Task goal: The answer is the line that contains "定制化温度曲线编程，支持200段程序控制" followed by every later line of the entries below, each repeated exactly, and nothing else.
Top of Recorded data
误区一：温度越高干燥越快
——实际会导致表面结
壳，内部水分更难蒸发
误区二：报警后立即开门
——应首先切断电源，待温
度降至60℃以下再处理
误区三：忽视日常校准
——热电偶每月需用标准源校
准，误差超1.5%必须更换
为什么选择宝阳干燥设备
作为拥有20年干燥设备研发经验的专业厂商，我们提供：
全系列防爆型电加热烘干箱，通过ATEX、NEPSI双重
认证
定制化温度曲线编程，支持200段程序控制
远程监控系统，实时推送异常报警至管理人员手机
Bottom of Recorded data
Task solution:
定制化温度曲线编程，支持200段程序控制
远程监控系统，实时推送异常报警至管理人员手机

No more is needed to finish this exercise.